La plaza es además escenario de los desfiles de caballos más concurridos de las fiestas de San Juan, conocidos como caragols, o caracoleos, ejecutados por jinetes perfectamente engalanados que hacen saltar a los animales al ritmo de la música. También realizan ejercicios de reminiscencias medievales, como ensartar un aro con el asta, galopar agarrados por el brazo a otro jinete o romper máscaras sostenidas por un caballero. La celebración es muy espectacular. Los protagonistas son también los caixers, que representan los distintos estamentos sociales de antaño.
Al margen de los dos mayores núcleos urbanos, la esencia de Menorca se encuentra en pueblos de impronta marinera como Fornells, a la entrada de una profunda bahía al norte de la isla. Es un lugar fantástico donde plantar la base de operaciones para explorar el territorio y también el mejor sitio para degustar el plato local por excelencia: la caldereta de langosta. Hay quien dice, sin embargo, que emplear semejante delicia en un guiso es como mezclar un whisky de doce años pura malta con coca-cola para hacerse un cubata. Desde luego, malo no está, solo faltaba.
A pocos kilómetros de Fornells se encuentra Es Mercadal, casi en el centro geográfico, atravesado por la carretera principal, la ME1, que une Ciudadela con Mahón, un punto ineludible para moverse de un lado a otro. En lugar de pasar de largo, alguna vez merece la pena detenerse a saborear el ritmo de vida de los pueblos de interior. En este caso, también para subir al mirador de El Toro, el monte más alto de Menorca, con sus 358 metros, donde se alza un santuario, desde donde contemplar magníficas vistas de la isla entera.

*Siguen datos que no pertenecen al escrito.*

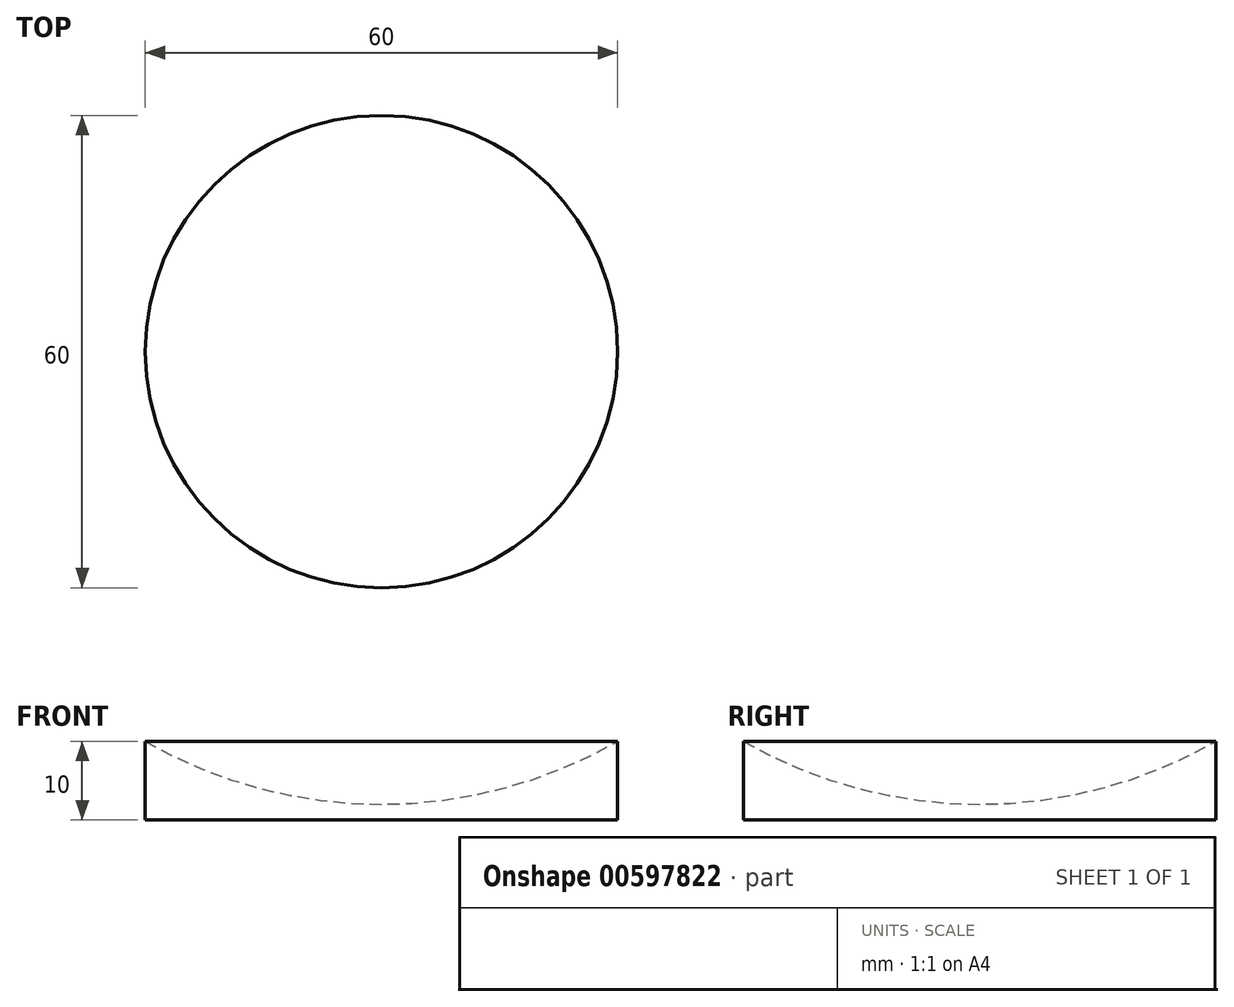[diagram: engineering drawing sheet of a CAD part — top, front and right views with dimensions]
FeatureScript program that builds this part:
annotation { "Feature Type Name" : "Feature", "Feature Type Description" : "" }
export const myFeature = defineFeature(function(context is Context, id is Id, definition is map)
    precondition{}
    {
        {
            var Q0;
            Q0=qCreatedBy(makeId("Front.planeOp"),FACE);
            var sketch = newSketch(context, id + "F0", { "sketchPlane" : qUnion([Q0])});
            skCircle(sketch, "E0", {"center": v(0, 0) * mm, "radius": 60.25 * mm});
            skLineSegment(sketch, "E1", {"start": v(-30, -52.25) * mm, "end": v(30, -52.25) * mm});
            skPoint(sketch, "E2", {"position": v(0, -52.25) * mm});
            skPoint(sketch, "E3", {"position": v(0, -60.25) * mm});
            skLineSegment(sketch, "E4.top", {"start": v(-30, -62.25) * mm, "end": v(30, -62.25) * mm});
            skLineSegment(sketch, "E4.left", {"start": v(-30, -52.25) * mm, "end": v(-30, -62.25) * mm});
            skLineSegment(sketch, "E4.right", {"start": v(30, -52.25) * mm, "end": v(30, -62.25) * mm});
            skSolve(sketch);
        }
        {
            var Q0;
            Q0=makeQuery(id+"F0.imprint","IMPRINT",FACE,{"disambiguationData":[TD([[makeQuery(id+"F0.imprint","IMPRINT",EDGE,{"derivedFrom":sQuery(id+"F0.wireOp",EDGE,"E4.top")}),1.0]])]});
            var Q1;
            {var subQ0=sQuery(id+"F0.wireOp",EDGE,"E1");Q1=makeQuery(id+"F0.imprint","IMPRINT",FACE,{"disambiguationData":[TD([[makeQuery(id+"F0.imprint","IMPRINT",EDGE,{"derivedFrom":subQ0}),-1.0]])]});}
            extrude(context, id + "F1", {"entities" : qUnion([Q0, Q1]), "depth" : 30 * mm, "offsetDistance" : 25 * mm, "hasSecondDirection" : true, "secondDirectionOppositeDirection" : true, "secondDirectionDepth" : 30 * mm});
        }
        {
            var Q0;
            Q0=qCreatedBy(makeId("Front.planeOp"),FACE);
            var sketch = newSketch(context, id + "F2", { "sketchPlane" : qUnion([Q0])});
            skCircle(sketch, "E5", {"center": v(0, 0) * mm, "radius": 60.25 * mm});
            skLineSegment(sketch, "E6", {"start": v(-30, -52.25) * mm, "end": v(30, -52.25) * mm});
            skPoint(sketch, "E7", {"position": v(0, -52.25) * mm});
            skPoint(sketch, "E8", {"position": v(0, -60.25) * mm});
            skLineSegment(sketch, "E9.top", {"start": v(-30, -62.25) * mm, "end": v(30, -62.25) * mm});
            skLineSegment(sketch, "E9.left", {"start": v(-30, -52.25) * mm, "end": v(-30, -62.25) * mm});
            skLineSegment(sketch, "E9.right", {"start": v(30, -52.25) * mm, "end": v(30, -62.25) * mm});
            skSolve(sketch);
        }
        {
            var Q0;
            Q0=qCreatedBy(makeId("Top.planeOp"),FACE);
            var sketch = newSketch(context, id + "F3", { "sketchPlane" : qUnion([Q0])});
            skCircle(sketch, "E10", {"center": v(0, 0) * mm, "radius": 60.25 * mm});
            skSolve(sketch);
        }
        {
            var Q0;
            Q0=qSketchRegion(id+"F3",true);
            var Q1;
            Q1=sQuery(id+"F2.wireOp",EDGE,"E5");
            sweep(context, id + "F4", {"operationType" : NewBodyOperationType.REMOVE, "profiles" : qUnion([Q0]), "path" : qUnion([Q1])});
        }
        {
            var Q0;
            Q0=makeQuery(id+"F1.opExtrude","CAP_EDGE",EDGE,{"disambiguationData":[OSD([sQuery(id+"F0.wireOp",EDGE,"E4.left")])],"isStart":false});
            var Q1;
            Q1=makeQuery(id+"F1.opExtrude","CAP_EDGE",EDGE,{"disambiguationData":[OSD([sQuery(id+"F0.wireOp",EDGE,"E4.right")])],"isStart":false});
            var Q2;
            Q2=makeQuery(id+"F1.opExtrude","CAP_EDGE",EDGE,{"disambiguationData":[OSD([sQuery(id+"F0.wireOp",EDGE,"E4.right")])],"isStart":true});
            var Q3;
            Q3=makeQuery(id+"F1.opExtrude","CAP_EDGE",EDGE,{"disambiguationData":[OSD([sQuery(id+"F0.wireOp",EDGE,"E4.left")])],"isStart":true});
            fillet(context, id + "F5", {"entities" : qUnion([Q0, Q1, Q2, Q3]), "radius" : 30 * mm, "tangentPropagation" : true, "allowEdgeOverflow" : false});
        }
    });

Al bajar a Es Mercadal es casi obligado comprar una ensaimada en un clásico como Can Pons, que ofrece variantes realmente curiosas, como la de sobrasada, la de requesón o la de turrón de Jijona. El pueblo es famoso además por sus quesos con denominación de origen, otro de esos productos autóctonos que no hay que perderse, sin olvidar la popular pomada, la limonada con ginebra de la tierra, un espirituoso elaborado de forma tradicional, del que Xoriguer es el principal referente.
Para los que necesitan alimentar también el espíritu, Menorca también ofrece interesantes novedades. Es el caso de la Isla del Rey, a diez minutos en ferry desde Mahón. Además de la recuperación del hospital naval construido por los ingleses a principios del s. XIII, gracias a una fundación constituida en 2005 por un grupo de voluntarios internacionales, el gran reclamo es la inversión realizada por la galería suiza Hauser & Wirth, que ha creado un espacio para exposiciones internacionales en medio de un jardín diseñado por Piet Oudolf, el mismo de la High Lane neoyorquina.
En la isla hay muchos más oportunidades para el ocio, desde la cueva de Xoroi y su ancestral leyenda del moro que raptó a una joven de Alaior, transformada hoy en un llamativo bar y discoteca junto al acantilado; hasta la propuesta de Lithica, antigua cantera que actualmente ofrece espacios para espectáculos y actividades culturales en un entorno esculpido en roca verdaderamente singular; o la península de La Mola, con la fortaleza de Isabel II, el punto más oriental de España. Todo es cuestión de tiempo y, sobre todo, de actitud, dos variables para viajar de otra manera. Menorca es el edén del turista tranquilo. Pero, que no se entere nadie.